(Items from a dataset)
╔══

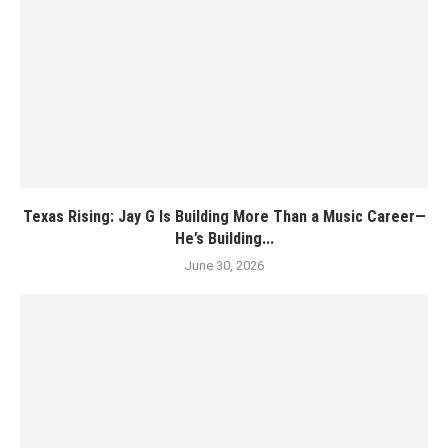
Texas Rising: Jay G Is Building More Than a Music Career—
He’s Building...
June 30, 2026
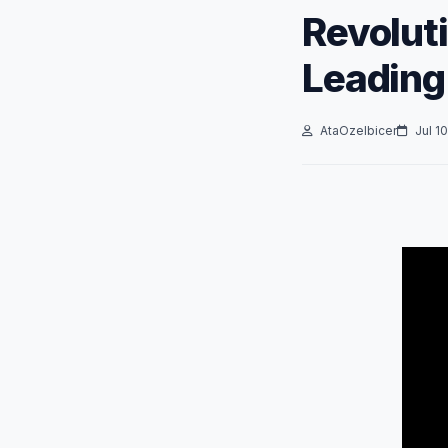
Revoluti
Leading
AtaOzelbicer
Jul 10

╚══

* What you will do:
Reproduce the data above in full, exactly as it is, with the pictures left out.

* Exercise output:
Texas Rising: Jay G Is Building More Than a Music Career—
He’s Building...
June 30, 2026
Revoluti
Leading
AtaOzelbicer
Jul 10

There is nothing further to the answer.